Like every other winter for the past decade, I spent winter vacation in Delhi with my parents. When they moved to this South Delhi community from the frenetic North Delhi area in which I was raised, the sleepy two-lane road was straddled by an old village turned illegal settlement on one side and large middle class apartment complexes on the other. Today it often takes half an hour to travel a quarter of a mile on the stretch. It is congested, loud, dirty and anything but sleepy. I often refer to it as the “ugliest mile.” 

 
 

 

Bookended by the bustling Malaviya Nagar metro to the north and the city's largest shopping malls on the south, the street has become a destination for shoppers from all over the country. At these malls upper middle class and wealthy shoppers sip Starbucks coffee, buy Versace and Gucci. Younger people come in groups to see and be seen. Between the metro and the mall, lie two mammoth, state of the art hospital complexes. Both cater not only to wealthy Indians but also to medical tourists from Afghanistan and Pakistan who flood to India for better medical treatment. Both the malls and the hospitals appear to have run out of parking spots!

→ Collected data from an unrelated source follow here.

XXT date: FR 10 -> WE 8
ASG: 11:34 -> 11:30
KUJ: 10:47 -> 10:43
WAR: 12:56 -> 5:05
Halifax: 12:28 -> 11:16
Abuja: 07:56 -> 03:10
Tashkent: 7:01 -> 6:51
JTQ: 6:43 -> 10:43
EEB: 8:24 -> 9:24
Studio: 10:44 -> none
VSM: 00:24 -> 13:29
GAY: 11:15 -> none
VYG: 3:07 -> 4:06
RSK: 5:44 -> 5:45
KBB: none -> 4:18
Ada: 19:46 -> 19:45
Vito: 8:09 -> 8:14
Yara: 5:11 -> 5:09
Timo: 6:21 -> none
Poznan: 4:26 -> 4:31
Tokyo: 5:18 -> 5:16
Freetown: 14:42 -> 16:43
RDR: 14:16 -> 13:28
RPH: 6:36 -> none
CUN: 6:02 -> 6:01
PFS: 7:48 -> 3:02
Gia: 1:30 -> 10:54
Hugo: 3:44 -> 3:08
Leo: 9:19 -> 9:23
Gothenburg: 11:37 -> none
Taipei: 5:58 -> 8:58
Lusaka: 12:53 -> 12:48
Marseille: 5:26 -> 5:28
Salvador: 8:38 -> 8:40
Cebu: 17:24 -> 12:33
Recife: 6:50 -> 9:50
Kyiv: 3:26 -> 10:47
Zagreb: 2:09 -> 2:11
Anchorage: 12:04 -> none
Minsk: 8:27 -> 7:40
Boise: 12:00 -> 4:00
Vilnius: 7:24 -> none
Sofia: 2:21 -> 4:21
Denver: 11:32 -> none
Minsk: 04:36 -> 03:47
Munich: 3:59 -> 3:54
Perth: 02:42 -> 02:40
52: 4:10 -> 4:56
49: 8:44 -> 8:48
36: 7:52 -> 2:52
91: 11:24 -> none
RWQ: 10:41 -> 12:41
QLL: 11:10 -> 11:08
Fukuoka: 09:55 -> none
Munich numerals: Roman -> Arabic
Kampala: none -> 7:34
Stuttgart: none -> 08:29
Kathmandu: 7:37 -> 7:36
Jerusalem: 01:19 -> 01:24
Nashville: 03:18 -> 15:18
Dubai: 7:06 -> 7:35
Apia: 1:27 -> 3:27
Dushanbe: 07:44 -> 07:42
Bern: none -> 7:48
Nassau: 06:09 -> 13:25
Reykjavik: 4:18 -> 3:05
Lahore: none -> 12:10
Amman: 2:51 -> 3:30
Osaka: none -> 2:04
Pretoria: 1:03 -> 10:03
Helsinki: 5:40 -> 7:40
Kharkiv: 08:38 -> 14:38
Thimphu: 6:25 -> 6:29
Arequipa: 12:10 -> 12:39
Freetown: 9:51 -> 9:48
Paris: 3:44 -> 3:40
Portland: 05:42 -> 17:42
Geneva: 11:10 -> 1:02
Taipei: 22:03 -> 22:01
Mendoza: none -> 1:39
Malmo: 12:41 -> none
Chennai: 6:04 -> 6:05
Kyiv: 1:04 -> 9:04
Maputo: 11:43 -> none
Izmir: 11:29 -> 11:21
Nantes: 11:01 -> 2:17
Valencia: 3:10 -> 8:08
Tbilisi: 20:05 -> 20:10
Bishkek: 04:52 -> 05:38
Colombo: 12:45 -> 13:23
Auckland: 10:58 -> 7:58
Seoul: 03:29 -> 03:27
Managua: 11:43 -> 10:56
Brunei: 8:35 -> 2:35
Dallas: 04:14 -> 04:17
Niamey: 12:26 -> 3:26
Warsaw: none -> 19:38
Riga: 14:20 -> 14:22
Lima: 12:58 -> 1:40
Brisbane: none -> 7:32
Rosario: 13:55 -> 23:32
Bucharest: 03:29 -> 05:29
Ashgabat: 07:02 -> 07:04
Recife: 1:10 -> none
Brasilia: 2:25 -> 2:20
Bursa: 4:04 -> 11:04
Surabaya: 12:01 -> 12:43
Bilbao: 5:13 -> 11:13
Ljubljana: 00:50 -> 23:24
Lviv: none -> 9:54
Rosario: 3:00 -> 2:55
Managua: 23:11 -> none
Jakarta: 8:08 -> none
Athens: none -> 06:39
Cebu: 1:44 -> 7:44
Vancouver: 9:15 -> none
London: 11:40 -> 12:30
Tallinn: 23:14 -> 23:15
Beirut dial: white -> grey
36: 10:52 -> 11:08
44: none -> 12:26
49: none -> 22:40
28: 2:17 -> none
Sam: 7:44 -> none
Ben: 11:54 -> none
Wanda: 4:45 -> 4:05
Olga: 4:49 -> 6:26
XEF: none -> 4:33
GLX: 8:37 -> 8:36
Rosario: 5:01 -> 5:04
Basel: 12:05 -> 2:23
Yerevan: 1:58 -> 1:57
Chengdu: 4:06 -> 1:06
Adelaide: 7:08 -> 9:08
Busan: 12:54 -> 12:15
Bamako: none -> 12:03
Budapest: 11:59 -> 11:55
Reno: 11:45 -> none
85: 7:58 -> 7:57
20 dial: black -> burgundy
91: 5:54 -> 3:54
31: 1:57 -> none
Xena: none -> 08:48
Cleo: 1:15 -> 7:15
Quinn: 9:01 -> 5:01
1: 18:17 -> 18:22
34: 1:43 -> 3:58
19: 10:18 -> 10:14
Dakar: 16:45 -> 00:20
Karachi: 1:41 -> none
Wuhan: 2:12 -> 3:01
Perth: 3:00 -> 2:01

So, one might say, that sounds like Manhattan or London—metros, malls, hospitals, no parking—but of course, it’s not. It is typically Indian in its maddening contradictions. Because on this street, which is home to hospitals, malls and metros, also sits two large solid waste transfer stations, with heaps of stinking garbage spilling into the street. Packs of stray dogs terrorize walkers day and night. Scavengers sift through the garbage with bare hands, flip flops on their feet. The stink of rotting garbage is heightened by the nearby public urinal that probably hasn’t been properly cleaned in a decade. 

And the mile is ugly for another reason—it’s a snapshot of the gross inequality to which my fellow urbanites appear to have become desensitized. It is now also home to about fifteen families of rural immigrants who live in shacks on the pavement outside one of the hospitals, selling their wares to the millions driving and walking on this busy stretch. They have no running water and no toilets. Their children play with all manner of trash scavenged from both dumps, and fashion toys from plastic bags, inner tubes, broken concrete barriers. There is no school for these kids. Women cook on open fires every evening and disappear into their shacks every night, where they sometimes watch TV powered by electricity stolen from the overhead poles. 

Billboards all over the city announce the prime minister's new campaign for a "Clean India," exhorting Indians to take responsibility for their streets. There are signs shaming Indian men for urinating in public and radio spots proclaiming the end of toilet-less schools for young girls. I am somewhat circumspect that any of this is changing behavior. My own taxi driver left me with the car keys and ran off to urinate against a wall in the heart of town the other day. And on my walk in the market I dodged projectile spitballs from car and truck drivers three times in an hour. I am told that the metro is the only place where Indians appear to be observing basic civic rules—no spitting, littering, urinating in public! Perhaps this is because the metro authorities have been diligent about doing their part and keeping platforms and trains clean and passengers are actually creating new norms for riding public transport. 

But on this stretch, which is home for a few weeks each year, things just keep getting worse.  Trash from our spotless homes spills into the streets. Homeless creatures, both animal and human, subsist on our discards as we drive past them, our noses covered and eyes averted. This is how life is lived on the ugliest mile.